Repeated QuA exposures alter front-loading of compulsive-like QuA drinking. 30-minute front-loading of QuA in the same group of male and female C57BL/6J mice as in Fig. 3. On days 22, 24, and 26, all mice were given QuA and 30-minute bottle readings were taken (QuA Test 1 to 3; n =−12/group). (A) Three-way RM ANOVA of QuA Test Day, sex, and drinking history on 30-minute QuA consumption revealed a significant main effect of test day (****p < 0.0001), sex (**p = 0.0067), and drinking history (****p < 0.0001). (B) Three-way RM ANOVA of QuA test day, sex, and day (i.e. respective baseline vs. QuA Test Day) on 30-minute QuA front-loading revealed a significant effect sex (**p = 0.009), QuA test day (****p < 0.0001), and day (respective baseline vs. QuA Test Day) (****p < 0.0001). (C) Two-way RM ANOVA of QuA Test Day and sex displayed as percent baseline consumption for each QuA Test Day revealed no significant main effects or interactions.

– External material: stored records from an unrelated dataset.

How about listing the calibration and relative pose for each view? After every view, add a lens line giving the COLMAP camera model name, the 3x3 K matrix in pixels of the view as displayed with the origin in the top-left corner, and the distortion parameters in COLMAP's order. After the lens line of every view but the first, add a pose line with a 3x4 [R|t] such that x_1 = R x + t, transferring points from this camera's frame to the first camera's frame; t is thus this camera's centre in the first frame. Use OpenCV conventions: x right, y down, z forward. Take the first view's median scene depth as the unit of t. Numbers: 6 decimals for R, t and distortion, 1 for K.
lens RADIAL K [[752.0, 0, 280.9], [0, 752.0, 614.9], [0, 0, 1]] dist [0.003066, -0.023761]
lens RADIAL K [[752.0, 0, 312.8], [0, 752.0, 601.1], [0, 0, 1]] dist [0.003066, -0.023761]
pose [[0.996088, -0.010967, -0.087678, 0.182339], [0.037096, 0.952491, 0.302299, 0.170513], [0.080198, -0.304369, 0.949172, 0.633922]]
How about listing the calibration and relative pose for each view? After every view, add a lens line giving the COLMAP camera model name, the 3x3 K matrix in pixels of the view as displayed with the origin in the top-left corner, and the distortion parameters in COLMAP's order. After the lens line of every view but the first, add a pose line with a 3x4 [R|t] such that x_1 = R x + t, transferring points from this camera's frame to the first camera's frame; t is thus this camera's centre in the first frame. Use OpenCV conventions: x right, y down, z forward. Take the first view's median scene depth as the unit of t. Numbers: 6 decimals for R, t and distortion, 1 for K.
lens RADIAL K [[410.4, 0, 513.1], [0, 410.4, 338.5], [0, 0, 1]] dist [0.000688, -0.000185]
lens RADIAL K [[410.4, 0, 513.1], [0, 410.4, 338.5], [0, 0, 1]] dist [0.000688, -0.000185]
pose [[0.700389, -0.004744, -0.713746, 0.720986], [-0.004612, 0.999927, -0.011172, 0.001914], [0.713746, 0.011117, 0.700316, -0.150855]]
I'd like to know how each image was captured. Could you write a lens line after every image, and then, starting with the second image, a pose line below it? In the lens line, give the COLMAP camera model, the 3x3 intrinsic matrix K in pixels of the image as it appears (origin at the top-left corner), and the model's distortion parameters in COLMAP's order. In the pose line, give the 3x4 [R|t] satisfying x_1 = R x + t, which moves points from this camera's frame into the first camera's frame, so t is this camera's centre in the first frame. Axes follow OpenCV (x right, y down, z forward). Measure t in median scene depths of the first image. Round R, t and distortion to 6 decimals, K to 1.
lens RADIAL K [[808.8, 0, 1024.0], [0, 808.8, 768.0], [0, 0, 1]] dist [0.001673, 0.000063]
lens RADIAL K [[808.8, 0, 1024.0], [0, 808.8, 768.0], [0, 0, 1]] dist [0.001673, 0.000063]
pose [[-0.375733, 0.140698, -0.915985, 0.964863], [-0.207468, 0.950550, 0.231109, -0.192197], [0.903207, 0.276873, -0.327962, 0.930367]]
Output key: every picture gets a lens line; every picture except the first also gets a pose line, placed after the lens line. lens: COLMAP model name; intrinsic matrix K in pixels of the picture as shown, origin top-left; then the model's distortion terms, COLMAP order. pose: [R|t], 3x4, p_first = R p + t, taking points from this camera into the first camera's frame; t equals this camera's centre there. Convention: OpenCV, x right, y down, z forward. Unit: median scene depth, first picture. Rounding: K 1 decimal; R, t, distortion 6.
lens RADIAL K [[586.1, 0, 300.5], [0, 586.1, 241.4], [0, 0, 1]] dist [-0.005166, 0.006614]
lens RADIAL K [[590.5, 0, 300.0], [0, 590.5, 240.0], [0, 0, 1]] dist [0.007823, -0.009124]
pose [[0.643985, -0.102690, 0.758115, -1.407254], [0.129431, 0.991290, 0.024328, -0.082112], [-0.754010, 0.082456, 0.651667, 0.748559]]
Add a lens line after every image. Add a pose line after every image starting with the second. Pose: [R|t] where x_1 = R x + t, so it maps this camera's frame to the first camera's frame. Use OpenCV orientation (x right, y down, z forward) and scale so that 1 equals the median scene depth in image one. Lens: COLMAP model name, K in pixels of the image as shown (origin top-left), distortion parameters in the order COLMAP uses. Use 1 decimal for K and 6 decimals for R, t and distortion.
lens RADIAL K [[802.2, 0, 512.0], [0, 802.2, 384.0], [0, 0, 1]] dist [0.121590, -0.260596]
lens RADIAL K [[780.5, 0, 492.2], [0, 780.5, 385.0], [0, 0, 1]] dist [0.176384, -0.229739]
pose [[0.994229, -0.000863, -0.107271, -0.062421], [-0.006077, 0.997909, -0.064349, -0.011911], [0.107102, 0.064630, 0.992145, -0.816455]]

Data are displayed as mean ± SEM.

Fig. 5.

Blood Alcohol Concentrations on QuA Test Day 3. BACs were taken immediately after DID on QuA Test Day 3 (n = 12/group). (A) Two-way RM ANOVA of sex and drinking history on BACs revealed a significant main effect of drinking history (*p = 0.0183). Data are displayed as mean ± SEM. (B) Pearson’s correlation of 30-minute front-loading of QuA on Test Day 3 and BACs taken immediately after the 2-hour DID session did not reveal a significant relationship. Pearson’s correlation of 2-hour QuA consumption on Test Day 3 and BACs taken immediately after the 2-hour DID revealed a significant relationship (****p < 0.0001).